=== What the exercise asks ===
Omit any pictures, and restate word for word only the lines from the one with "stále nemá ani bod." through the end of the data below.

***** Task material

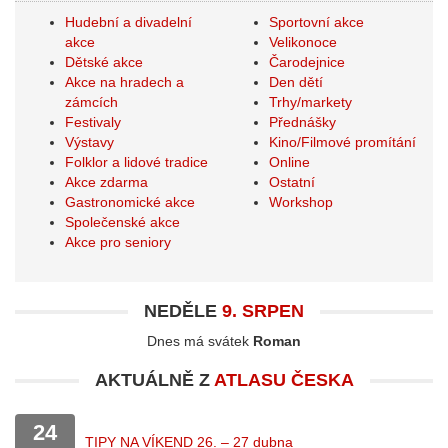
Hudební a divadelní
Sportovní akce
akce
Velikonoce
Dětské akce
Čarodejnice
Akce na hradech a
Den dětí
zámcích
Trhy/markety
Festivaly
Přednášky
Výstavy
Kino/Filmové promítání
Folklor a lidové tradice
Online
Akce zdarma
Ostatní
Gastronomické akce
Workshop
Společenské akce
Akce pro seniory
NEDĚLE
9. SRPEN
Dnes má svátek
Roman
AKTUÁLNĚ Z
ATLASU ČESKA
24
TIPY NA VÍKEND 26. – 27 dubna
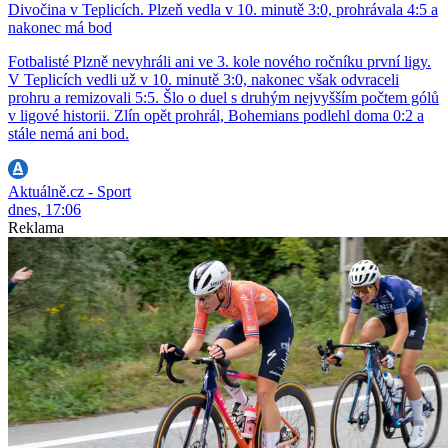
Divočina v Teplicích. Plzeň vedla v 10. minutě 3:0, prohrávala 4:5 a
nakonec má bod
Fotbalisté Plzně nevyhráli ani ve 3. kole nového ročníku první ligy.
V Teplicích vedli už v 10. minutě 3:0, nakonec však odvraceli
prohru a remizovali 5:5. Šlo o duel s druhým nejvyšším počtem gólů
v ligové historii. Zlín opět prohrál, Bohemians podlehl doma 0:2 a
stále nemá ani bod.
Aktuálně.cz - Sport
dnes, 17:06
Reklama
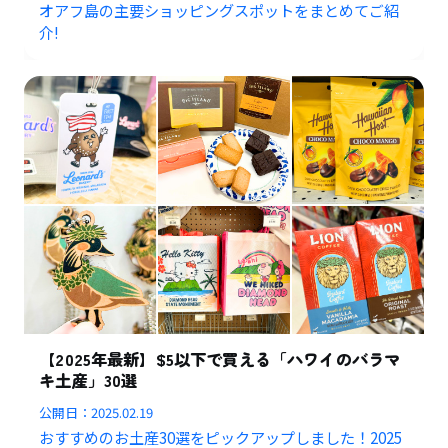
オアフ島の主要ショッピングスポットをまとめてご紹
介!
【2025年最新】$5以下で買える「ハワイのバラマ
キ土産」30選
公開日：
2025.02.19
おすすめのお土産30選をピックアップしました！2025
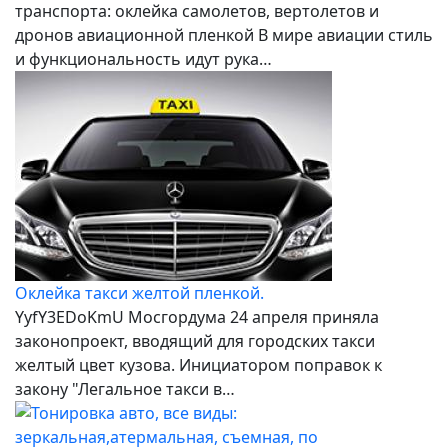
транспорта: оклейка самолетов, вертолетов и
дронов авиационной пленкой В мире авиации стиль
и функциональность идут рука…
Оклейка такси желтой пленкой.
YyfY3EDoKmU Мосгордума 24 апреля приняла
законопроект, вводящий для городских такси
желтый цвет кузова. Инициатором поправок к
закону "Легальное такси в…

**********

=== Task answer ===
stále nemá ani bod.
Aktuálně.cz - Sport
dnes, 17:06
Reklama
オアフ島の主要ショッピングスポットをまとめてご紹
介!
【2025年最新】$5以下で買える「ハワイのバラマ
キ土産」30選
公開日：
2025.02.19
おすすめのお土産30選をピックアップしました！2025
транспорта: оклейка самолетов, вертолетов и
дронов авиационной пленкой В мире авиации стиль
и функциональность идут рука…
Оклейка такси желтой пленкой.
YyfY3EDoKmU Мосгордума 24 апреля приняла
законопроект, вводящий для городских такси
желтый цвет кузова. Инициатором поправок к
закону "Легальное такси в…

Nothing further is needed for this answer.